Dr. Huntington was elected supervisor of Unadilla in 1803 and again in 1809 and 1811. For seven years he was town clerk. He served four terms in the Legislature—in 1805, 1806, 1807 and 1808. In 1813 he removed to Cairo, Greene County, where he died in 1847 at the age of seventy-nine.

In this early pioneer history, other names besides these are found—Adam Rifenbark, Seth Abel, Capt. Uriah Hanford, Jacob Boult, Abel Case and Jonas Sliter. Each was here before the eighteenth century closed. Capt. Hanford came before 1796 and was a freeholder in 1809. He died here more than thirty years afterwards. He was the father of Theodore Hanford. Jonas Sliter dates as far back as 1795 and probably several years further. He seems to have belonged to the family which settled in the old paper mill region before the Revolution. Perhaps he came back as soon as the war closed. Seth Abel was living in the town before 1798 and long served as tax collector and pathmaster. Abel Case was probably here before the century closed. In 1809 he was a freeholder and in 1810 a commissioner of highways. He owned land that joined Solomon Martin’s and was one of the first vestrymen of St. Matthew’s Church. Guido L. Bissell worked on his wagon house and roofed over his barn in 1806. Jacob Boult was living in the village in 1800 “near the bridge” and was still a resident in 1837. Giles Sisson was living on the river road above the village before 1808. Still another name is William Wheeler, to whom in 1797 Guido L. Bissell sold “15 lights of sash for 7 and 6 pence”, “290 feet of timber for 10 shillings and 1300 shingles for 1 pound.”

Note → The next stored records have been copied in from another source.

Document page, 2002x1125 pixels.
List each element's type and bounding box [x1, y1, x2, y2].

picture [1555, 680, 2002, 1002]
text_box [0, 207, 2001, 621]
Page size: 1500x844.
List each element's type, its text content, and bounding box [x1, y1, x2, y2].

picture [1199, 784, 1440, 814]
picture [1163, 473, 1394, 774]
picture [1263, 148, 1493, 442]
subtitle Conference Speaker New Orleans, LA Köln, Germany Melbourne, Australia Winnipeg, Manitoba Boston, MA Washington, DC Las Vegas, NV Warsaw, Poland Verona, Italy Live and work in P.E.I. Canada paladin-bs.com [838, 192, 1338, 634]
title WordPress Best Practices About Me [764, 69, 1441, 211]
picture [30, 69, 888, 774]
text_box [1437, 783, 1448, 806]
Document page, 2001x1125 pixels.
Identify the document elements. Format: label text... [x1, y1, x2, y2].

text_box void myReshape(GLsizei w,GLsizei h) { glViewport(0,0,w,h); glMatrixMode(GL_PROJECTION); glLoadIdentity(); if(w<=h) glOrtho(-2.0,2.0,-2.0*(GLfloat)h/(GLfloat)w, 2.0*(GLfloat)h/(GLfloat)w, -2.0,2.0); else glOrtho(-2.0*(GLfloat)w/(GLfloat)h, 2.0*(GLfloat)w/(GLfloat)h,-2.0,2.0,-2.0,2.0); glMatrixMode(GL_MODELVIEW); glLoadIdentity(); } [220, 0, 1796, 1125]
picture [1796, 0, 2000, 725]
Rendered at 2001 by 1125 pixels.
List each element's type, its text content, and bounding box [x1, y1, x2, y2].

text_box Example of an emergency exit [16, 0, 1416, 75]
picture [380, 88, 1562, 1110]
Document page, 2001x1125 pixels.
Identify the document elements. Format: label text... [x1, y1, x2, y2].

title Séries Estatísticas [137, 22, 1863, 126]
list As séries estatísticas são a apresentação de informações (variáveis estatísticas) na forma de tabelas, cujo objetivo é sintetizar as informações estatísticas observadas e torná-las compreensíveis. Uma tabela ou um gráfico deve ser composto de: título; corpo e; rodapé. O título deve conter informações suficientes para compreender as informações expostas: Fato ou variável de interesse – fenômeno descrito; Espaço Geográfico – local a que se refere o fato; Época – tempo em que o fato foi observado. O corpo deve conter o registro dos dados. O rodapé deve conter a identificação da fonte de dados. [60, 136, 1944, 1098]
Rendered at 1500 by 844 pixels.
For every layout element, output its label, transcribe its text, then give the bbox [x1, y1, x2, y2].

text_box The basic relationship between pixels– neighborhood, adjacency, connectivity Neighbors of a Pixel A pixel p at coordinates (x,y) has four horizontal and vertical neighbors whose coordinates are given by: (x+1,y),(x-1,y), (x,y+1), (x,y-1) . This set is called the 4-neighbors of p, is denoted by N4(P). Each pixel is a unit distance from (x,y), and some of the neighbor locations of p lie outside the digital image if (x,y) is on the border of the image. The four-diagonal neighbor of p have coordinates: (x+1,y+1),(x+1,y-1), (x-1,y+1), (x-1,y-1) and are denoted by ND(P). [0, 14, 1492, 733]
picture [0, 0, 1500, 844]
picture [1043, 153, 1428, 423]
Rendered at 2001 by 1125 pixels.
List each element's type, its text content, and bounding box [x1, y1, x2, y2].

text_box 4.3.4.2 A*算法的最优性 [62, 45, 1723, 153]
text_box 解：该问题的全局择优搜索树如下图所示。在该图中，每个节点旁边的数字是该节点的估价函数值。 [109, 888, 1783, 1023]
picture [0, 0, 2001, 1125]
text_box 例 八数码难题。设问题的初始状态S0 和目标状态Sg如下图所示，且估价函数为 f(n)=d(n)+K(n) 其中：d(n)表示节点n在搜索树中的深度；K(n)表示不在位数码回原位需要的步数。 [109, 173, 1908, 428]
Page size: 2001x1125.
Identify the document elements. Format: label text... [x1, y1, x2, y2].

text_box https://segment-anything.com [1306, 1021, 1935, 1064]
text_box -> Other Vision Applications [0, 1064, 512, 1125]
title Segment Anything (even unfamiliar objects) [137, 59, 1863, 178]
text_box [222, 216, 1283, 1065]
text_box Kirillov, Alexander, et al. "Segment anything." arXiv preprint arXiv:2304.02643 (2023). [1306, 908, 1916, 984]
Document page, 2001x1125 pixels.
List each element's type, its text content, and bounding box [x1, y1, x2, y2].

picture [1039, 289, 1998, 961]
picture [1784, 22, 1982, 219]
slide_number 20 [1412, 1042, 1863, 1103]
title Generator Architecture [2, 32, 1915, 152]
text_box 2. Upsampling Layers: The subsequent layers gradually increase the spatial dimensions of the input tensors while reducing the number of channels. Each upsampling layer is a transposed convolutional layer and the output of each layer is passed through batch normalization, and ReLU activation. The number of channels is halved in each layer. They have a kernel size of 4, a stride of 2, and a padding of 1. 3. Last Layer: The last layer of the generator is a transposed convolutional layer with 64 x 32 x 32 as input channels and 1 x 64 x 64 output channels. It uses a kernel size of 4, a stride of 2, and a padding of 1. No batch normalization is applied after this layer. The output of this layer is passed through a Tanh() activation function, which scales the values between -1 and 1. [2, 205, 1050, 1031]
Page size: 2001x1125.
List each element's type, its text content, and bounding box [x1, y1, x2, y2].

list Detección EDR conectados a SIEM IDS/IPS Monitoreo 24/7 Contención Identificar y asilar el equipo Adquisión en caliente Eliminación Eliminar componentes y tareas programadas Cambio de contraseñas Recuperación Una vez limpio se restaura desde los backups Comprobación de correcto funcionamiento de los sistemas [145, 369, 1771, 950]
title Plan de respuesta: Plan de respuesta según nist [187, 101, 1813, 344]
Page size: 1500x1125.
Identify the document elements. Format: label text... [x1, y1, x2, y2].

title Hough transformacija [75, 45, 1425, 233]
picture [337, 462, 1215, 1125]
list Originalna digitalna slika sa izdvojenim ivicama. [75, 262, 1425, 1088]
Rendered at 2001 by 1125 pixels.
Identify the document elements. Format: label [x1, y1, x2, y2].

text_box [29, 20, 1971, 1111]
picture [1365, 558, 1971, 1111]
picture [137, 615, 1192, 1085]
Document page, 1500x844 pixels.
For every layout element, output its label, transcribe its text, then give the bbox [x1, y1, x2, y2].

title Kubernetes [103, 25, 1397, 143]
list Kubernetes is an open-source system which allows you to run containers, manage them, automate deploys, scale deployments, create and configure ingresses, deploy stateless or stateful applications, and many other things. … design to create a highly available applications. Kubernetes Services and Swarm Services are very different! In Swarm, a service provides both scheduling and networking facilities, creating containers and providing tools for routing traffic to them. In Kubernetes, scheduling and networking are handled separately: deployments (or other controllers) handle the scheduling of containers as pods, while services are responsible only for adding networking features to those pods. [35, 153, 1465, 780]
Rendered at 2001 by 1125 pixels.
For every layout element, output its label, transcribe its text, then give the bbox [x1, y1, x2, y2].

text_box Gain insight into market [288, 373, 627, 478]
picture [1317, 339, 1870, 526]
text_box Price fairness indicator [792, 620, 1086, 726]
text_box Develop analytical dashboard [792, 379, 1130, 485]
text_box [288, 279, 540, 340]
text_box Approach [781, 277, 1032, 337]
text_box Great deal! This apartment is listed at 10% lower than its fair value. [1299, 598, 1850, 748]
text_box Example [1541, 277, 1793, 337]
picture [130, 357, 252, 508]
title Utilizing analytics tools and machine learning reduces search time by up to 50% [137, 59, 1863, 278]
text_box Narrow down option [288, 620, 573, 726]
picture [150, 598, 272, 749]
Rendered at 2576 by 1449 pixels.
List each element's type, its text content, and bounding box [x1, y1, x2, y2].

The life story of these pioneers is really a history of this settlement in its formative period. Their activities widely differed, and so did their importance. But all were among the first pioneers and they all had a share in laying the foundations.

III.
TWO FRONTIER MERCHANTS.
1800.

While Solomon Martin, Gurdon Huntington and Guido L. Bissell had sold goods in Unadilla before the century closed, the first merchants, in any large and permanent sense, were Curtis Noble and Isaac Hayes. Among settlers who came after the century had just ended, special distinction belongs to both men. They were contemporary in their coming with the building of the turnpike, and both were young, Mr. Noble being twenty-five and Mr. Hayes twenty-four. Here they remained in partnership until Mr. Noble died more than a generation afterwards. Their varied activities extended far along the valley and to the north and south of it. They were typical frontier merchants, a class of whom New York State in those times had many examples—men of youthful energy, largeness of aims, honorable purposes, capacity for toil and fine mercantile instincts.